* [Work task]: Your task is to repeat exactly the lines below between the line holding "1.3.1 Locational prices and charges" and the line holding "AEMO 2021| 7", inclusive, and only those.

* [Data section]:
____________________

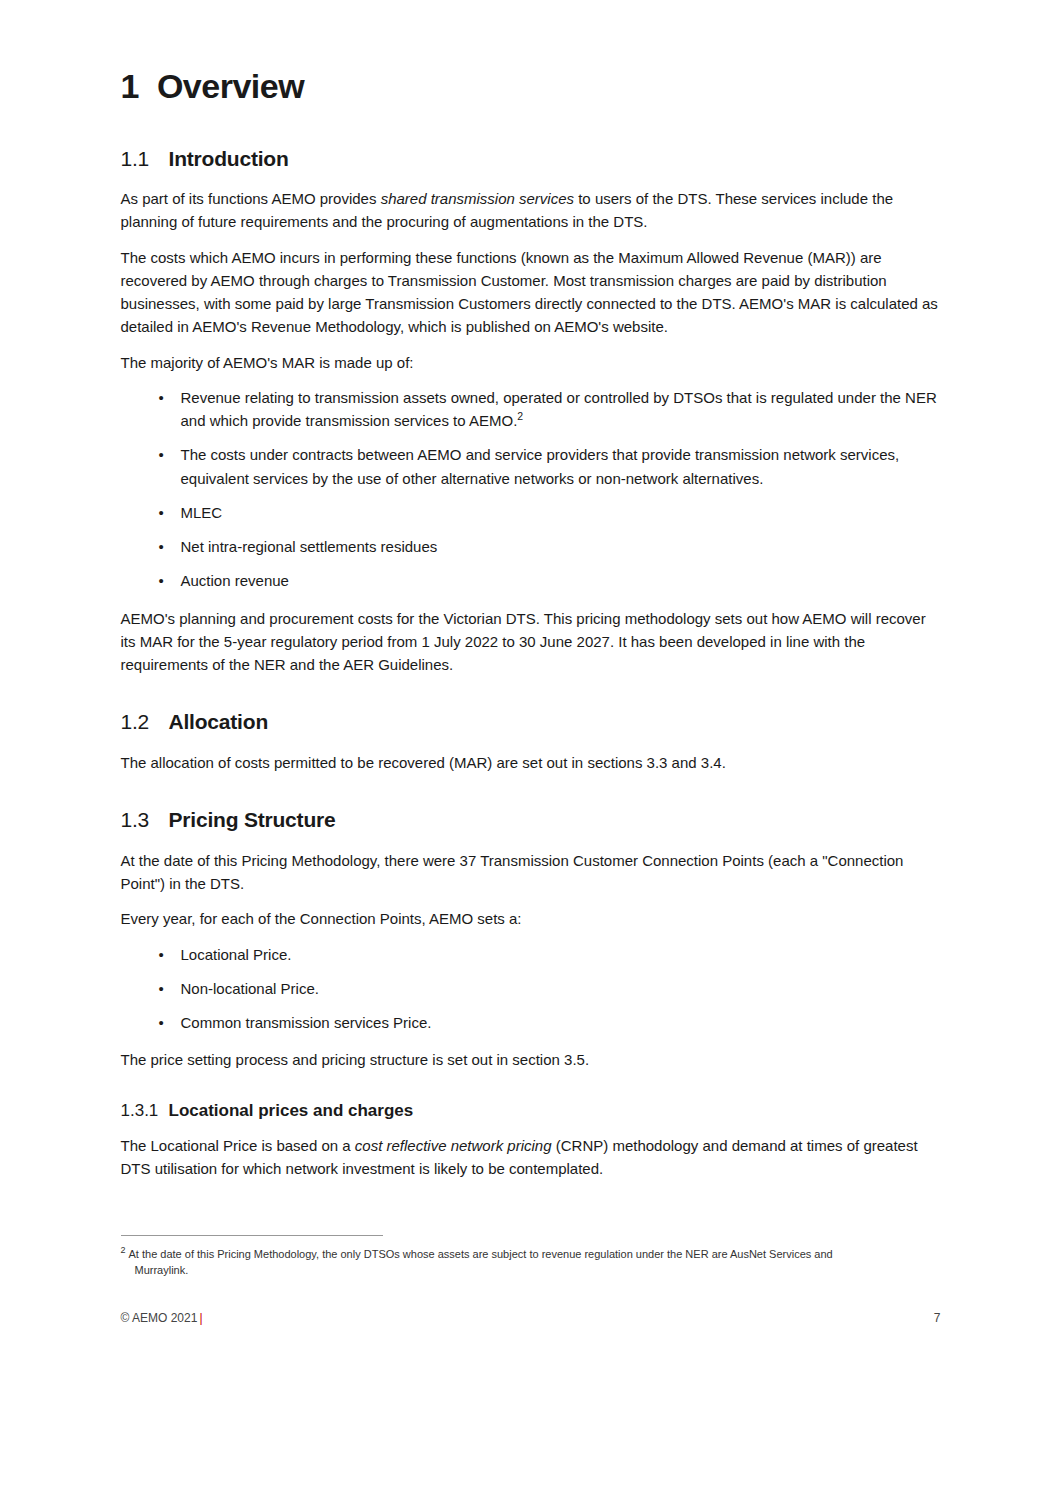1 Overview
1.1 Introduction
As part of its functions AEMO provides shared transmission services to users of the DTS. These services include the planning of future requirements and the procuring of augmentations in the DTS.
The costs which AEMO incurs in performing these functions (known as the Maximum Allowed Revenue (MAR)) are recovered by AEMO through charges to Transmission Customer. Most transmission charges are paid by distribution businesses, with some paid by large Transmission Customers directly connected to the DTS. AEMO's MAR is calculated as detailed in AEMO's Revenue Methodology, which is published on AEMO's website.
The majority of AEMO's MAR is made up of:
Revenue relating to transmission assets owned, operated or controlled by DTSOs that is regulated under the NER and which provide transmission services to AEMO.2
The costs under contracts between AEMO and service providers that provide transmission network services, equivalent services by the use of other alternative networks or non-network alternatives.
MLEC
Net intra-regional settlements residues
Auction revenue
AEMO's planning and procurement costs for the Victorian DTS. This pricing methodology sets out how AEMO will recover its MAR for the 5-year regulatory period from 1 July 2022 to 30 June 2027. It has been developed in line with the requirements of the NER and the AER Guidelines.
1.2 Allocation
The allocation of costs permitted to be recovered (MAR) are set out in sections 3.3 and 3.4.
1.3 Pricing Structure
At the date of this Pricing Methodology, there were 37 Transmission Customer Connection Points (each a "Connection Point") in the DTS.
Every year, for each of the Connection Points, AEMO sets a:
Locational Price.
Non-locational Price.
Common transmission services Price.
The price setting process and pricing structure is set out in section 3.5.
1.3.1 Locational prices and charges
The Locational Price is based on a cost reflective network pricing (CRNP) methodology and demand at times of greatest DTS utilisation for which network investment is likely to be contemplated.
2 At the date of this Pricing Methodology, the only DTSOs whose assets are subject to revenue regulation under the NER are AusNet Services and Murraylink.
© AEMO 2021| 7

____________________

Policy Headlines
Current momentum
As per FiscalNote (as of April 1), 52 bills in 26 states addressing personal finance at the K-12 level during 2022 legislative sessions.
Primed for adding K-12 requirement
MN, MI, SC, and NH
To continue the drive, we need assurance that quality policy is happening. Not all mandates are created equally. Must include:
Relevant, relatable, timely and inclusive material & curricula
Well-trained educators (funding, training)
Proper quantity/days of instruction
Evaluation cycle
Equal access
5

____________________

* [Exercise response]:
1.3.1 Locational prices and charges
The Locational Price is based on a cost reflective network pricing (CRNP) methodology and demand at times of greatest DTS utilisation for which network investment is likely to be contemplated.
2 At the date of this Pricing Methodology, the only DTSOs whose assets are subject to revenue regulation under the NER are AusNet Services and Murraylink.
© AEMO 2021| 7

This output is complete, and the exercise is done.